Here is a listing. Write it all out again exactly, but not its pictures.

Excerpted data START

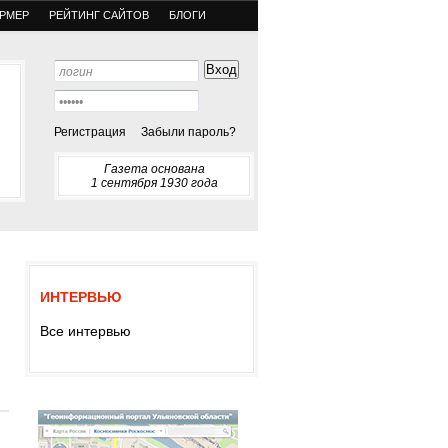
РМЕР
РЕЙТИНГ САЙТОВ
БЛОГИ
Регистрация
Забыли пароль?
Газета основана
1 сентября 1930 года
ИНТЕРВЬЮ
Все интервью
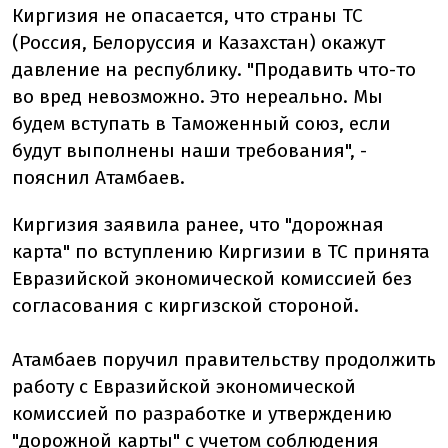
Киргизия не опасается, что страны ТС
(Россия, Белоруссия и Казахстан) окажут
давление на республику. "Продавить что-то
во вред невозможно. Это нереально. Мы
будем вступать в Таможенный союз, если
будут выполнены наши требования", -
пояснил Атамбаев.
Киргизия заявила ранее, что "дорожная
карта" по вступлению Киргизии в ТС принята
Евразийской экономической комиссией без
согласования с киргизской стороной.
Атамбаев поручил правительству продолжить
работу с Евразийской экономической
комиссией по разработке и утверждению
"дорожной карты" с учетом соблюдения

Excerpted data END

▶ _Solved problem_
РМЕР
РЕЙТИНГ САЙТОВ
БЛОГИ
Регистрация
Забыли пароль?
Газета основана
1 сентября 1930 года
ИНТЕРВЬЮ
Все интервью
Киргизия не опасается, что страны ТС
(Россия, Белоруссия и Казахстан) окажут
давление на республику. "Продавить что-то
во вред невозможно. Это нереально. Мы
будем вступать в Таможенный союз, если
будут выполнены наши требования", -
пояснил Атамбаев.
Киргизия заявила ранее, что "дорожная
карта" по вступлению Киргизии в ТС принята
Евразийской экономической комиссией без
согласования с киргизской стороной.
Атамбаев поручил правительству продолжить
работу с Евразийской экономической
комиссией по разработке и утверждению
"дорожной карты" с учетом соблюдения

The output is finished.